Stored data entries:
■ ■ ■ ■
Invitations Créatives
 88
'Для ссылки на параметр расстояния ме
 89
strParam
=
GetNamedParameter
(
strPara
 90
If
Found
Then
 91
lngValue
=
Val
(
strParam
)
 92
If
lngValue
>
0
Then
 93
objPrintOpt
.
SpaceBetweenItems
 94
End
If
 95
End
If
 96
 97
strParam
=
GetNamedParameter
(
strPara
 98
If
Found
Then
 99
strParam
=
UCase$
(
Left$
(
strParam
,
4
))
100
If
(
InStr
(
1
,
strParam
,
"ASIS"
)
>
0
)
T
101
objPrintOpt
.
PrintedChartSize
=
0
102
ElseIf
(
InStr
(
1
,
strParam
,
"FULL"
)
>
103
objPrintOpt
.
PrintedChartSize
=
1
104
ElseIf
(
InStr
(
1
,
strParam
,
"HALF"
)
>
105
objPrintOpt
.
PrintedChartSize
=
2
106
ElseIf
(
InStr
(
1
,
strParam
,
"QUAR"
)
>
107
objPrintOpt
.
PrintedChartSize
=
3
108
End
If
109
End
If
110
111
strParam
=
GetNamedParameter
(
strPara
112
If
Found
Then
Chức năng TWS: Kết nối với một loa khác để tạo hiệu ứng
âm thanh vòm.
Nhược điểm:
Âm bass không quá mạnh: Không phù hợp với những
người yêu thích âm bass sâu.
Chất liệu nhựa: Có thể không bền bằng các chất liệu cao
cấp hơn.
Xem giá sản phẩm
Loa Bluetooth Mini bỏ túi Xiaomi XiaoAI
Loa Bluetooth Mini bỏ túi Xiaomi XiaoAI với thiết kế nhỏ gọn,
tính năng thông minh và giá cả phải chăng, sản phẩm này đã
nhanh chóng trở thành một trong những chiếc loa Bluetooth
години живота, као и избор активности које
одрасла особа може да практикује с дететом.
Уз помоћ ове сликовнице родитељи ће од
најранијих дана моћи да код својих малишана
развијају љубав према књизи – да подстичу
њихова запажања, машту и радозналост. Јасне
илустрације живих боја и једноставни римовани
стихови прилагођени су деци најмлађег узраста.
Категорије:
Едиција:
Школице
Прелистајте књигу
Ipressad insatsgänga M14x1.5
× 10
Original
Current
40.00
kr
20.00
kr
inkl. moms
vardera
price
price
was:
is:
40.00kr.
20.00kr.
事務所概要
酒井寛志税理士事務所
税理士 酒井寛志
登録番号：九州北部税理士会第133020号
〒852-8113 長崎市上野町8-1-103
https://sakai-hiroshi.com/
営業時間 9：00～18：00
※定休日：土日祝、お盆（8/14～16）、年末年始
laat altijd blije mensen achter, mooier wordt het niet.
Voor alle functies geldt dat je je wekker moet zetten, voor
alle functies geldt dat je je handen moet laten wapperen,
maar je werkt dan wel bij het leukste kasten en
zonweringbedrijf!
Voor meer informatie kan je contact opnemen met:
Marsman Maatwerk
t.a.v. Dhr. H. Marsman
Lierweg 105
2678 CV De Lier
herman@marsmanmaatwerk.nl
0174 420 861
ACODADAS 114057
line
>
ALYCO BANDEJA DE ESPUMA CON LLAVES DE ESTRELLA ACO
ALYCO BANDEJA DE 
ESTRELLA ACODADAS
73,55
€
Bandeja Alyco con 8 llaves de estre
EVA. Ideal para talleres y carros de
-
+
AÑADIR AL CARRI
■ ■ ■ ■
## ACTIVITY
Select and copy every line from the records that includes the word "bass".

## EXERCISE SOLUTION
Âm bass không quá mạnh: Không phù hợp với những
người yêu thích âm bass sâu.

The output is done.